Linguistics 001     Lecture 1


The goal of Linguistics 001 is to offer a  broad, self-contained introduction to all aspects of language and linguistics, suitable for undergraduates with a wide range of backgrounds and interests. General information about course content is available from a  brief description . Details can be gotten from the schedule and the lecture notes that are linked to it.

Fall 2002 is the eighth time that this course has been given. Enrollment grew from 35 in the fall of 1997 to 121 in the fall of 2000, with more than 200 students attempting to enroll in that term. Because of this increased demand, we now offer the course in both fall and spring terms.

Each year, we've tried to adjust the course's form and content to reflect what we've learned in teaching it. Your comments and suggestions about this fall's effort will be welcomed.

Although it is not currently a prerequisite for other courses in  linguistics at Penn , Linguistics 001 will prepare you to get more out of other language-related courses you take in the future, and will give you a broader perspective on courses you may have taken in the past.  Here is a link to available home pages of other Penn linguistics courses.  Here is the complete list of Penn linguistics courses  , and here is the list of undergraduate linguistics courses offered this fall.

In addition to formal course work in linguistics at Penn, there are often opportunities for independent studies, research projects, and even paying research-related jobs. Contact the instructors for further information if you are interested

Course Structure 

There are two lectures a week, Monday and Wednesday 12:00-1:00.

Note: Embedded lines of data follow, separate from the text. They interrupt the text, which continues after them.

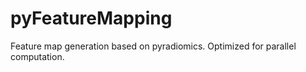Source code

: # pyFeatureMapping
Feature map generation based on pyradiomics. Optimized for parallel computation.
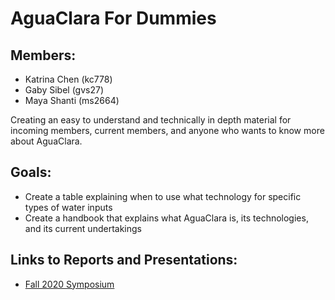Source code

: # AguaClara For Dummies





## Members:
* Katrina Chen (kc778)
* Gaby Sibel (gvs27)
* Maya Shanti (ms2664)

Creating an easy to understand and technically in depth material for incoming members, current members, and anyone who wants to know more about AguaClara.

## Goals:
* Create a table explaining when to use what technology for specific types of water inputs 
* Create a handbook that explains what AguaClara is, its technologies, and its current undertakings

## Links to Reports and Presentations:

* [Fall 2020 Symposium](https://docs.google.com/presentation/d/11Rt823LP0TbSwM3BzIBZlTfr_wOY-I42A4QEVqbqbFs/edit?usp=sharing)


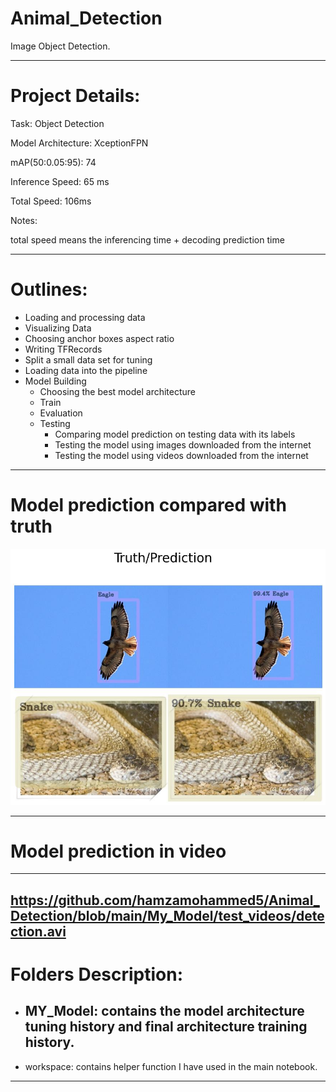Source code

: # Animal_Detection

Image Object Detection.

---

# Project Details:

Task:			Object Detection

Model Architecture:  XceptionFPN

mAP(50:0.05:95):		74

Inference Speed:	65 ms

Total Speed:	106ms

Notes:

total speed means the inferencing time + decoding prediction time

---

# Outlines:

- Loading and processing data
- Visualizing Data
- Choosing anchor boxes aspect ratio
- Writing TFRecords
- Split a small data set for tuning
- Loading data into the pipeline
- Model Building
  - Choosing the best model architecture
  - Train
  - Evaluation
  - Testing
    - Comparing model prediction on testing data with its labels
    - Testing the model using images downloaded from the internet
    - Testing the model using videos downloaded from the internet

---

# Model prediction compared with truth

![](My_Model/prediction/3.jpg)

---
# Model prediction in video
-----
https://github.com/hamzamohammed5/Animal_Detection/blob/main/My_Model/test_videos/detection.avi
----

# Folders Description:

- MY_Model: contains the model architecture tuning history and final architecture training history.
  -------------------------------------------------------------------------------------------------
- workspace: contains helper function I have used in the main notebook.

---
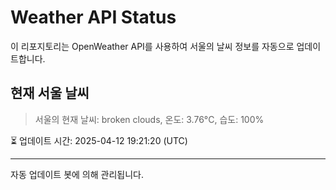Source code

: 
# Weather API Status

이 리포지토리는 OpenWeather API를 사용하여 서울의 날씨 정보를 자동으로 업데이트합니다.

## 현재 서울 날씨
> 서울의 현재 날씨: broken clouds, 온도: 3.76°C, 습도: 100%

⏳ 업데이트 시간: 2025-04-12 19:21:20 (UTC)

---
자동 업데이트 봇에 의해 관리됩니다.

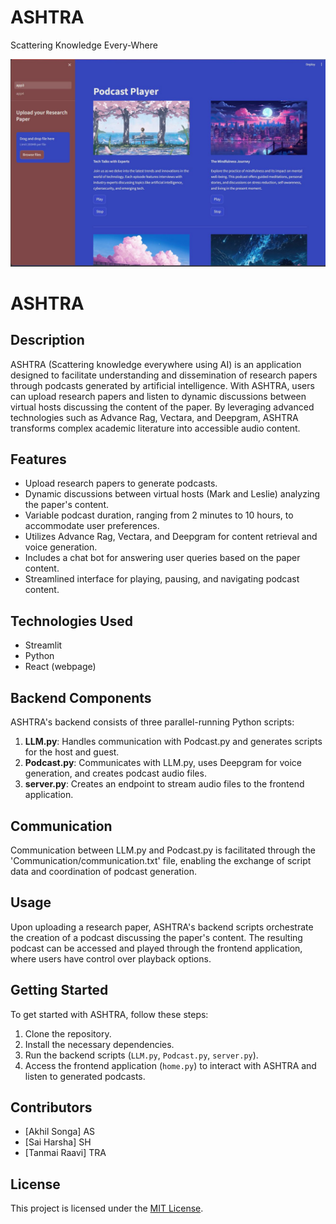 # ASHTRA
Scattering Knowledge Every-Where  


![Image Alt Text](final_image.JPG)

# ASHTRA

## Description

ASHTRA (Scattering knowledge everywhere using AI) is an application designed to facilitate understanding and dissemination of research papers through podcasts generated by artificial intelligence. With ASHTRA, users can upload research papers and listen to dynamic discussions between virtual hosts discussing the content of the paper. By leveraging advanced technologies such as Advance Rag, Vectara, and Deepgram, ASHTRA transforms complex academic literature into accessible audio content.

## Features

- Upload research papers to generate podcasts.
- Dynamic discussions between virtual hosts (Mark and Leslie) analyzing the paper's content.
- Variable podcast duration, ranging from 2 minutes to 10 hours, to accommodate user preferences.
- Utilizes Advance Rag, Vectara, and Deepgram for content retrieval and voice generation.
- Includes a chat bot for answering user queries based on the paper content.
- Streamlined interface for playing, pausing, and navigating podcast content.

## Technologies Used

- Streamlit
- Python
- React (webpage)

## Backend Components

ASHTRA's backend consists of three parallel-running Python scripts:

1. **LLM.py**: Handles communication with Podcast.py and generates scripts for the host and guest.
2. **Podcast.py**: Communicates with LLM.py, uses Deepgram for voice generation, and creates podcast audio files.
3. **server.py**: Creates an endpoint to stream audio files to the frontend application.

## Communication

Communication between LLM.py and Podcast.py is facilitated through the 'Communication/communication.txt' file, enabling the exchange of script data and coordination of podcast generation.

## Usage

Upon uploading a research paper, ASHTRA's backend scripts orchestrate the creation of a podcast discussing the paper's content. The resulting podcast can be accessed and played through the frontend application, where users have control over playback options.

## Getting Started

To get started with ASHTRA, follow these steps:

1. Clone the repository.
2. Install the necessary dependencies.
3. Run the backend scripts (`LLM.py`, `Podcast.py`, `server.py`).
4. Access the frontend application (`home.py`) to interact with ASHTRA and listen to generated podcasts.

## Contributors

- [Akhil Songa]   AS
- [Sai Harsha]    SH
- [Tanmai Raavi]  TRA

## License

This project is licensed under the [MIT License](LICENSE).


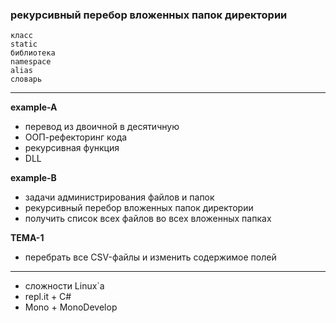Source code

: ### рекурсивный перебор вложенных папок директории

`класс`  
`static`  
`библиотека`  
`namespace`  
`alias`  
`словарь`    

---  

__example-A__  
* перевод из двоичной в десятичную  
* ООП-рефекторинг кода   
* рекурсивная функция  
* DLL  

__example-B__  
* задачи администрирования файлов и папок  
* рекурсивный перебор вложенных папок директории  
* получить список всех файлов во всех вложенных папках  

__ТЕМА-1__  
* перебрать все CSV-файлы и изменить содержимое полей  

---  

* сложности Linux`a  
* repl.it + C#  
* Mono + MonoDevelop  


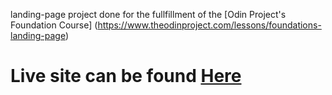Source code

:   landing-page project done for the fullfillment of the [Odin Project's Foundation Course] (https://www.theodinproject.com/lessons/foundations-landing-page)
  # Live site can be found [Here](https://syedshaon.github.io/landing-page/)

Each student should also participate in one recitation section each week. This term, there are seven recitation sections. The purpose of the recitation sections is to provide students with a forum for discussion and an opportunity to ask questions about lectures, readings, homework and exams.

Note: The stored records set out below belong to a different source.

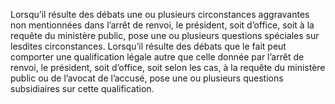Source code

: Lorsqu’il résulte des débats une ou plusieurs circonstances aggravantes non mentionnées dans l’arrêt de renvoi, le président, soit d’office, soit à la requête du ministère public, pose une ou plusieurs questions spéciales sur lesdites circonstances.
Lorsqu’il résulte des débats que le fait peut comporter une qualification légale autre que celle donnée par l’arrêt de renvoi, le président, soit d’office, soit selon les cas, à la requête du ministère public ou de l’avocat de l’accusé, pose une ou plusieurs questions subsidiaires sur cette qualification.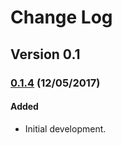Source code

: # Change Log


## Version 0.1

### [0.1.4](https://github.com/a-snail/NOCLog/releases/tag/0.1.4) (12/05/2017)

#### Added
* Initial development.
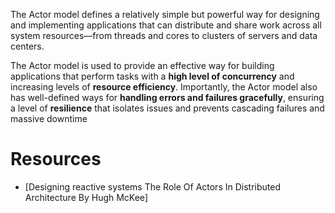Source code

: 



The Actor model defines a relatively simple but powerful way for designing and implementing applications that can distribute and share work across all system resources—from threads and cores to clusters of servers and data centers. 
 
The Actor model is used to provide an effective way for building applications that perform tasks with a **high level of concurrency** and increasing levels of **resource efficiency**. Importantly, the Actor model also has well-defined ways for **handling errors and failures gracefully**, ensuring a level of **resilience** that isolates issues and prevents cascading failures and massive downtime


# Resources

* [Designing reactive systems The Role Of Actors In Distributed Architecture By Hugh McKee]

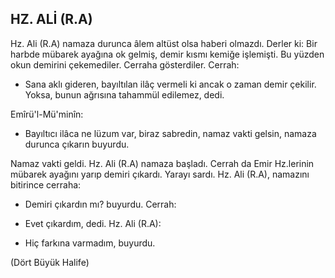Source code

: ## HZ. ALİ (R.A)

Hz. Ali (R.A) namaza durunca âlem altüst olsa haberi olmazdı. Derler ki: Bir harbde mübarek ayağına ok gelmiş, demir kısmı kemiğe işlemişti. Bu yüzden okun demirini çekemediler. Cerraha gösterdiler. Cerrah:

- Sana aklı gideren, bayıltılan ilâç vermeli ki ancak o zaman demir çekilir. Yoksa, bunun ağrı­sına tahammül edilemez, dedi.

Emîrü'l-Mü'minîn:

- Bayıltıcı ilâca ne lüzum var, biraz sabredin, namaz vakti gelsin, namaza durunca çıkarın bu­yurdu.

Namaz vakti geldi. Hz. Ali (R.A) namaza başla­dı. Cerrah da Emir Hz.lerinin mübarek ayağını yarıp demiri çıkardı. Yarayı sardı. Hz. Ali (R.A), namazını bitirince cerraha:

- Demiri çıkardın mı? buyurdu. Cerrah:

- Evet çıkardım, dedi. Hz. Ali (R.A):

- Hiç farkına varmadım, buyurdu.

(Dört Büyük Halife)
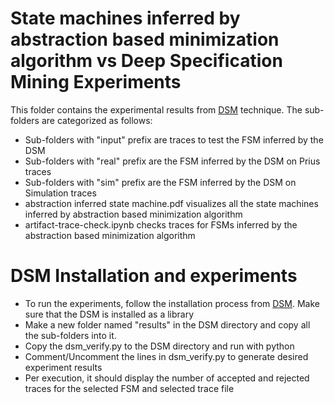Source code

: # State machines inferred by abstraction based minimization algorithm vs Deep Specification Mining Experiments
This folder contains the experimental results from [DSM](https://github.com/kanghj/DSM) technique. The sub-folders are categorized as follows:
- Sub-folders with "input" prefix are traces to test the FSM inferred by the DSM
- Sub-folders with "real" prefix are the FSM inferred by the DSM on Prius traces
- Sub-folders with "sim" prefix are the FSM inferred by the DSM on Simulation traces
- abstraction inferred state machine.pdf visualizes all the state machines inferred by abstraction based minimization algorithm
- artifact-trace-check.ipynb checks traces for FSMs inferred by the abstraction based minimization algorithm

# DSM Installation and experiments
- To run the experiments, follow the installation process from [DSM](https://github.com/kanghj/DSM). Make sure that the DSM is installed as a library
- Make a new folder named "results" in the DSM directory and copy all the sub-folders into it.
- Copy the dsm_verify.py to the DSM directory and run with python
- Comment/Uncomment the lines in dsm_verify.py to generate desired experiment results
- Per execution, it should display the number of accepted and rejected traces for the selected FSM and selected trace file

The instructor and TAs can be reached by email, either to answer questions directly or to set up individual appointments: Mark Liberman, Jinyoung Choi, Uri Horesh, Sergio Romero.

There will be about six homework assignments, a midterm, a term project, and a final exam. Several of the homeworks will be designed to get students started on their term project.

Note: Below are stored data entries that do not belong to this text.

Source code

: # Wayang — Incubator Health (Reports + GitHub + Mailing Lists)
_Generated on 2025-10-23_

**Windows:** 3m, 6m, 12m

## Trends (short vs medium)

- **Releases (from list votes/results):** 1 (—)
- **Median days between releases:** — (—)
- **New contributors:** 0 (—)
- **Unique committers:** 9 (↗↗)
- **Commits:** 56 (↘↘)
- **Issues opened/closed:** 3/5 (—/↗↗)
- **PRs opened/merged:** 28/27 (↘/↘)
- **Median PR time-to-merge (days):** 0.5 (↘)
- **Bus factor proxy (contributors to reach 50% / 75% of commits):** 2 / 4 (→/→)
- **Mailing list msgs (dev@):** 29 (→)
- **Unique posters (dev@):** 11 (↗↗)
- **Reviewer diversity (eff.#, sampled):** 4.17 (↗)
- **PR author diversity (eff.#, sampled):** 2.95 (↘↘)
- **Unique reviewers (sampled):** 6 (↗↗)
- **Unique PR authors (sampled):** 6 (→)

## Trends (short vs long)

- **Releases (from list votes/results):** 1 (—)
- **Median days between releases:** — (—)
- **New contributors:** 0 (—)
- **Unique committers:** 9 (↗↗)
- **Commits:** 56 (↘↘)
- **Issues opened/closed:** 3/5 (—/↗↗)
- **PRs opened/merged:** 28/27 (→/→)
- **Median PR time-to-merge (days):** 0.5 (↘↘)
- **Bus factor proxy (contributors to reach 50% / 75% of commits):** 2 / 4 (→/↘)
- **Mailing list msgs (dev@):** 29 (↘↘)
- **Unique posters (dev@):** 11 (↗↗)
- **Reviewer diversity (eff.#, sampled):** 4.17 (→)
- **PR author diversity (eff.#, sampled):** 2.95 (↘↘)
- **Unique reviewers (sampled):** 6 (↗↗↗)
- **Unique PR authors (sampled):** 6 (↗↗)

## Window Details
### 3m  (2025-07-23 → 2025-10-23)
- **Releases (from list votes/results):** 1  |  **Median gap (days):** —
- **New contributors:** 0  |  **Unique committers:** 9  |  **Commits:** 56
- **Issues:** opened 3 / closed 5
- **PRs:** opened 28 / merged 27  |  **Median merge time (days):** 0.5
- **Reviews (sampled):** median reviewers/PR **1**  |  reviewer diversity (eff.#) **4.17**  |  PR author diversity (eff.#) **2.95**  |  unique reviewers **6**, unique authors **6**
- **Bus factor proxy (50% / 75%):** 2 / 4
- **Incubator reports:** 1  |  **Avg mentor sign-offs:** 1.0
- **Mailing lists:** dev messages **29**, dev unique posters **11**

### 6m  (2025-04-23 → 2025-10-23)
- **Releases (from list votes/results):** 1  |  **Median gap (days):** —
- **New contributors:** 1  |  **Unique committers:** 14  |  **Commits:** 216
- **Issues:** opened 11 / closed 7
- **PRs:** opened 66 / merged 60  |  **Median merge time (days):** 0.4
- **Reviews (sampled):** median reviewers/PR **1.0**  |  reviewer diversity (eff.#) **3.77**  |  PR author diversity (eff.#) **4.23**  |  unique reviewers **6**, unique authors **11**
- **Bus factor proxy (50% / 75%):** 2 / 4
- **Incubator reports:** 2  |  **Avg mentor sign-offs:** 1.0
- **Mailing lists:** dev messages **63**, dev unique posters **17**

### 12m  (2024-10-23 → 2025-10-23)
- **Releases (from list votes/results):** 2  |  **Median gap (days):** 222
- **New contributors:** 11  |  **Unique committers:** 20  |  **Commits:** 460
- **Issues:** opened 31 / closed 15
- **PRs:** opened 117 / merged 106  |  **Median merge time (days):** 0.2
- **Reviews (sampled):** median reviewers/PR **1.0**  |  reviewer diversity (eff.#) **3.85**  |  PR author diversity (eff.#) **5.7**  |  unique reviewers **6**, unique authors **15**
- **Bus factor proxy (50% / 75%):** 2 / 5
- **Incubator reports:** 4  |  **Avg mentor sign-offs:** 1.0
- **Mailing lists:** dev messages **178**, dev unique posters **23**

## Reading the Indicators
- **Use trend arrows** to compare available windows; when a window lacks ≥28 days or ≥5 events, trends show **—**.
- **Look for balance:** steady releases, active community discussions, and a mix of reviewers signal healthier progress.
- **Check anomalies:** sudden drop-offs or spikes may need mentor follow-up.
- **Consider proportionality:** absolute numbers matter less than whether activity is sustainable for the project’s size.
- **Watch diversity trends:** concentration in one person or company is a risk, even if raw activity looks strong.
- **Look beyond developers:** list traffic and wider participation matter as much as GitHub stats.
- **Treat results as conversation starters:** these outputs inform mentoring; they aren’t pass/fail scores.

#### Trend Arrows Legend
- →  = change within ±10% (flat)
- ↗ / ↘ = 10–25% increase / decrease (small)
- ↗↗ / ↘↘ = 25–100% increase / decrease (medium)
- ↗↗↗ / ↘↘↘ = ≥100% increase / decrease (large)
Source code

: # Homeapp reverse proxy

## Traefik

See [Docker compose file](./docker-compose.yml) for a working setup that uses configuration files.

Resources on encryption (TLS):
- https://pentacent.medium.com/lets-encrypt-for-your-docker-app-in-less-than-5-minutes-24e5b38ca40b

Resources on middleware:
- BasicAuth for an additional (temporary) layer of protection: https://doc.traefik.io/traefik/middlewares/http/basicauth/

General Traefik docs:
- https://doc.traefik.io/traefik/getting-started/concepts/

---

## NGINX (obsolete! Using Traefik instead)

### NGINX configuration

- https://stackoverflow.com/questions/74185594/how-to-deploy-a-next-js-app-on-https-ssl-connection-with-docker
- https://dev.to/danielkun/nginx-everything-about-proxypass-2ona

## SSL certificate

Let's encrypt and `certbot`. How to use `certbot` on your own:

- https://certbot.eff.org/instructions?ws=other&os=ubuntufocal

The midterm, final exam and term project will each count for 20% of your grade. Homework exercises will count for another 30%. The final 10% will depend on class participation (mainly in your recitation section).

Note that homework is a significant part of your grade. Each year, a few students fail to turn in some or all homework assignments, and are then taken aback by the effect.

Here is the distribution of raw numerical grades amoung the 55 students in the 1998 version of the course. These were turned into letter grades in a conventional fashion, so that 80-83.3 was B-, 83.3-86.7 was B, 86.7-90 was B+, and so on. Thus nine students got a B-, etc. Grades over 100 were possible because of extra credit on exams and some homework assignments.

There are no guarantees that this particular distribution of grades will obtain -- the course is not "graded on the curve" -- but a distribution like this one has been typical.


Although all readings for this course will be made available on line, there are many good introductory linguistics books, which you might want to borrow from the library or buy to have your own copy. A few that I can recommend are:

The Science of Words, by George Miller
The Power of Babel, by John McWhorter
The Language Instinct by Steven Pinker
Introduction to Language by Fromkin and Rodman
Contemporary Linguistics  by Aronoff et al.
Linguistics  by Akmajian, Demers, Farmer and Harnish
An Invitation to Cognitive Science: Language  by Gleitman and Liberman.